First, use Gradshteyn 6.611, an integral involving a Bessel function,
$ \int_0^\infty e^{-ax} J_0(bx) dx = 1/\sqrt{a^2+b^2}$ in the sum to get
$$S:=\sum_{k=1}^{n} 1/\sqrt{k^2+n^2} = \sum_{k=1}^{n} \int_0^\infty e^{-kx} J_0(nx) dx = \int_0^\infty J_0(nx) \dfrac{1-e^{-nx}}{(e^x-1)} dx.$$
Get a series in 1/n by the following, where $B_k$ are Bernoulli numbers,
$$S=\dfrac{1}{n} \int_0^\infty J_0(x)\dfrac{1-e^{-x}}{(e^{x/n}-1)} dx =
\int_0^\infty dx \ J_0(x)\dfrac{1-e^{-x}}{x} \sum_{k=0}^\infty \Bigl(\dfrac{x}{n}\Bigr)^k \ \dfrac{B_k}{k!}.
$$
Now do what an asymptoticist does, and interchange the sum and the integral. The first of the two resultant integrals are actually convergent:
$$S \sim \sum_{k=0}^\infty \Bigl(\dfrac{1}{n}\Bigr)^k \int_0^\infty J_0(x)(1-e^{-x})x^{k-1} \ dx = $$
$$\int_0^\infty J_0(x)\frac{1-e^{-x}}{x}dx - \frac{1}{2n} \int_0^\infty J_0(x)(1-e^{-x}) + \sum_{k=1}^\infty \dfrac{B_{2k}\ n^{-2k}}{(2k)!}
\int_0^\infty dxJ_0(x)(1-e^{-x})x^{2k-1}
$$
The first 2 integrals are $\log(1+\sqrt{2})$ and $1-1/\sqrt{2}$, respectively.
The subsequent integrals are divergent, and a method of regularization is needed for them to make sense. I believe Chapter 4 of R. Wong, 'Asymptotic Approximation of Integrals' can be made to apply. In particular Lemma 4 of that chapter states that
$$\lim_{\epsilon\to0}\int_0^\infty J_\alpha(x)e^{-\epsilon \ x}x^{\mu-1}dx =
\dfrac{\Gamma(\alpha/2 + \mu/2)2^{\mu-1}}{\Gamma(\alpha/2 - \mu/2 +1)} . $$
Thus the divergent part of the integral is set to zero by a property of the $\Gamma$ function. The portion with the exponential decay converges and can be expressed in terms of Gauss's hypergeometric function, and on collecting, we have the asymptotic series
$$S \sim \log(1+\sqrt{2}) -\frac{1-1/\sqrt{2}}{2n} - \sum_{k=1}^\infty \dfrac{B_{2k}\ n^{-2k}}{2k} F(k,k+1/2,1,-1) .$$
The standard process of summing to least term illustrates that this is a good approximation, even for small n.

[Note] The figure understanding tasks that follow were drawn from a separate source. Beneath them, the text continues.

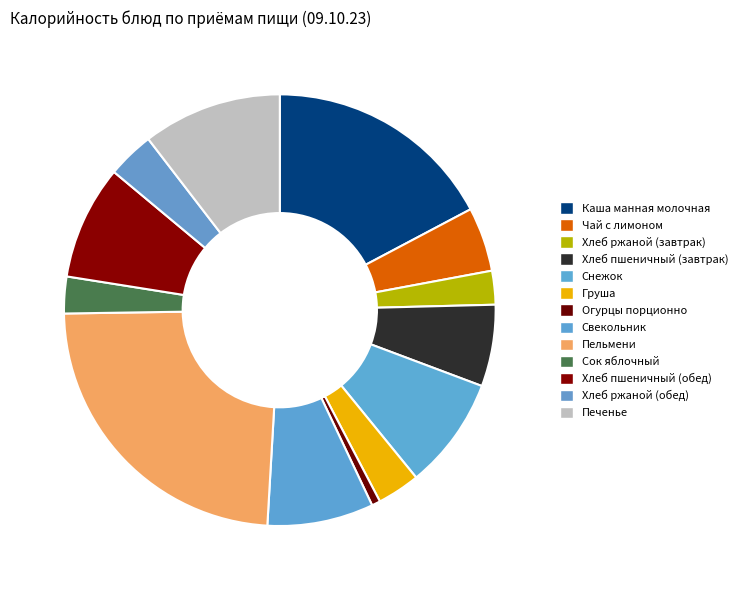

To the nearest percent, what portion does Груша represent?

3%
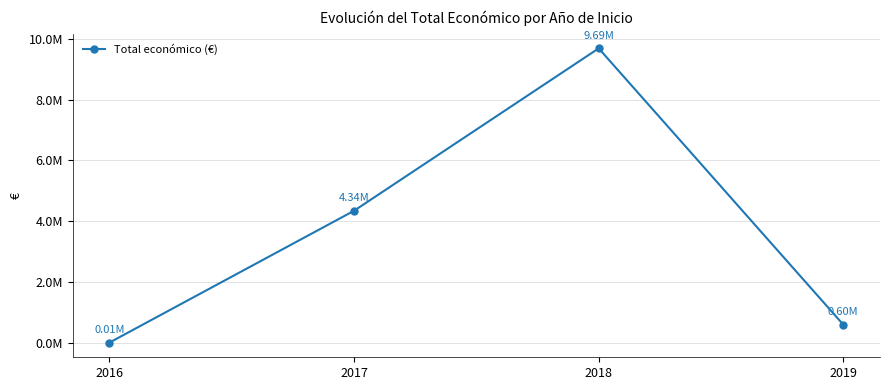

What is the maximum value shown in the chart?

9686317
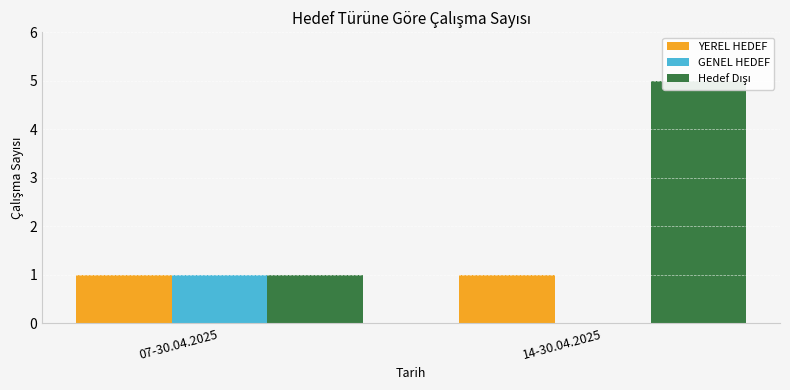

Read the Hedef Dışı value at 07-30.04.2025.

1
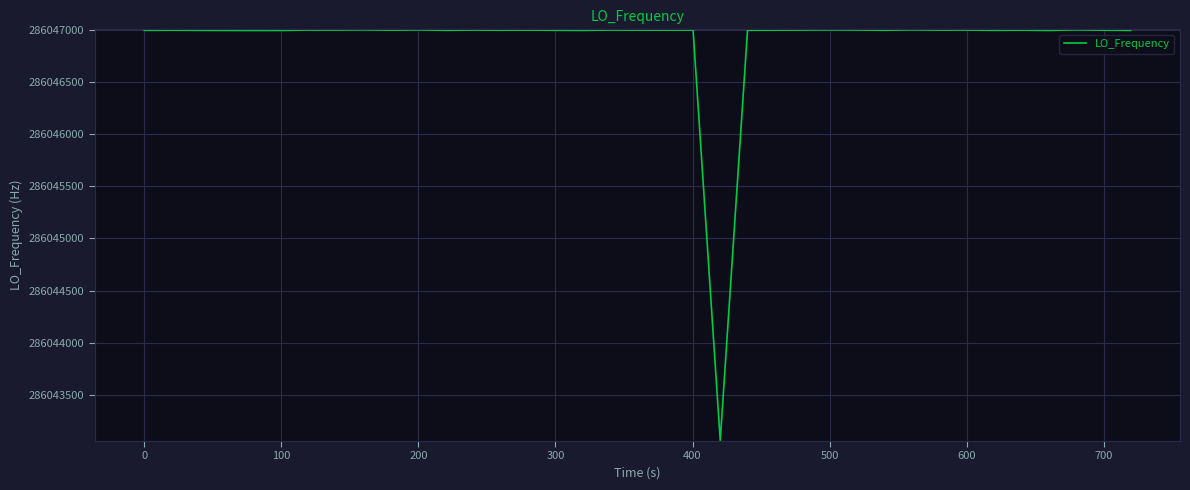

What is the difference between the maximum and minimum values?

3945.1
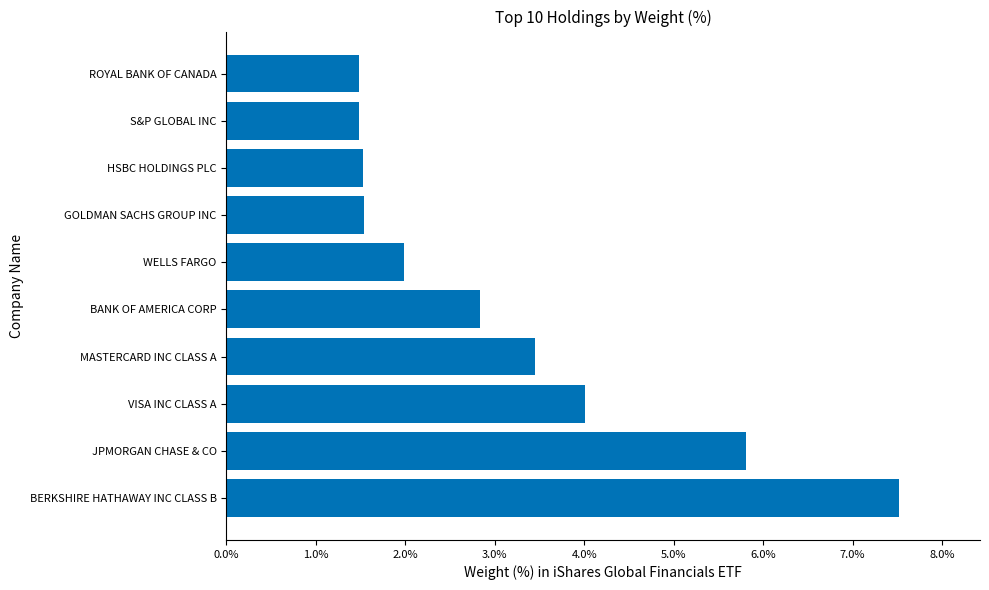

The chart shows a value of 2.8 at BANK OF AMERICA CORP. True or false?

True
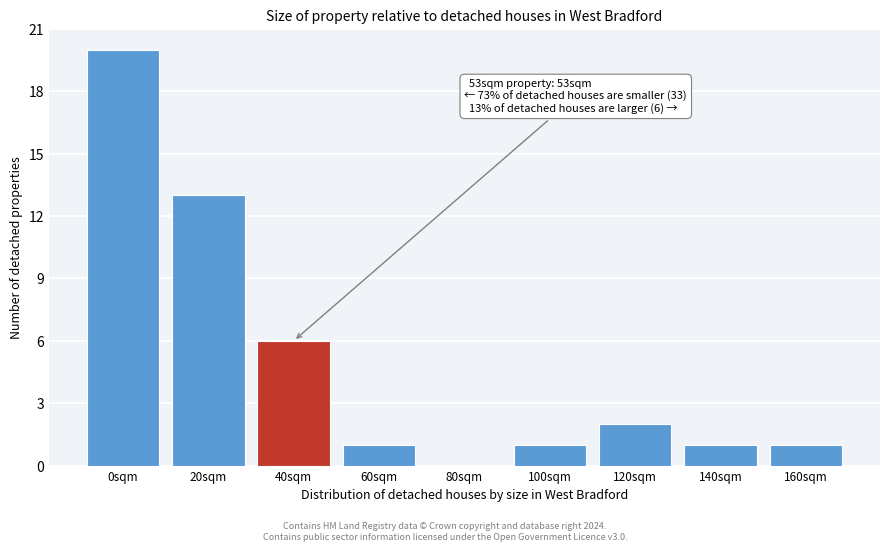

Reading left to right, what are all the values shown in this chart?

0sqm=20	20sqm=13	40sqm=6	60sqm=1	80sqm=0	100sqm=1	120sqm=2	140sqm=1	160sqm=1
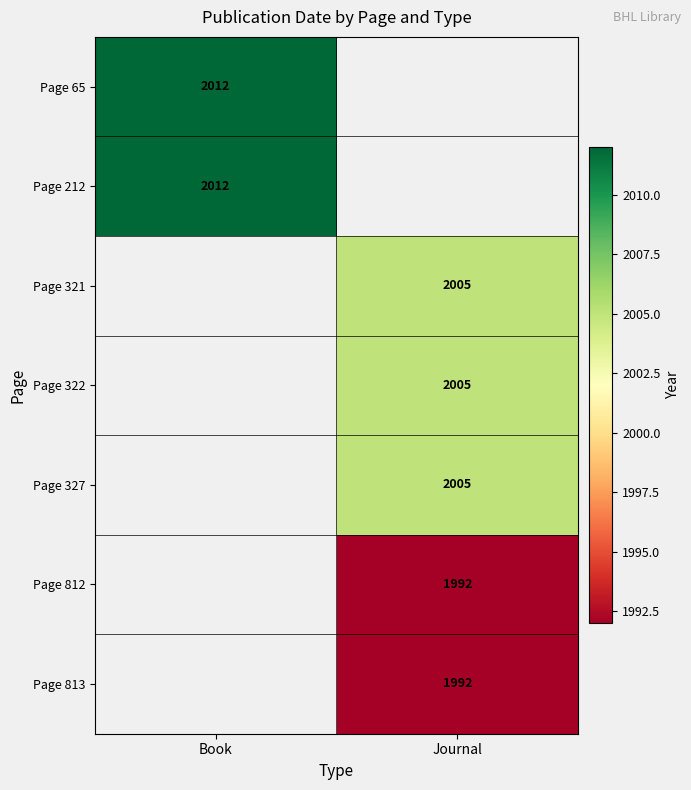

Is the value of Page 65 at Book greater than the value of Page 322 at Journal?

Yes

For example, including only the first asymptotic term in the infinite series gives you almost five digits precision for n as small as 2!
Now for purposes of satisfying the proposer's bound question, an explicit bound on the asymptotic series must be obtained. I have not done this, but the aforementioned chapter of Wong provides a way to do it. The first term past those given explicitly is $-1/(24\sqrt{2} \ n^2).$ The next term of $O(n^{-4})$ is also negative. The pattern appears to be $--++--++-- ...$ With a sufficiently precise bound on either of those first 2 negative terms, then one has proved that, for all sufficiently large n,
$$S > \log(1+\sqrt{2}) -\frac{1-1/\sqrt{2}}{2n} \approx 0.8814 - \dfrac{0.2929}{2n}.$$
The proposer's inequality can be written as
$$S_p > \log(1+\sqrt{2}) -\frac{2\log(1+\sqrt{2})-\sqrt{2}}{2n} \approx 0.8814 - \dfrac{0.3485}{2n}.$$
$S_p$ asserts a more negative $O(1/n)$ term than in $S$, so it looks like some of the negativity of the $O(1/n^2)$ asymptotic term is being pushed into the $O(1/n)$ term. One can probably get to $S_p$ numerically by this approach, but the closed form for the coefficient suggests a different approach. (Unless one is being sneaky, found a numerical coefficient, and then found a closed form expression that approximates the coefficient.)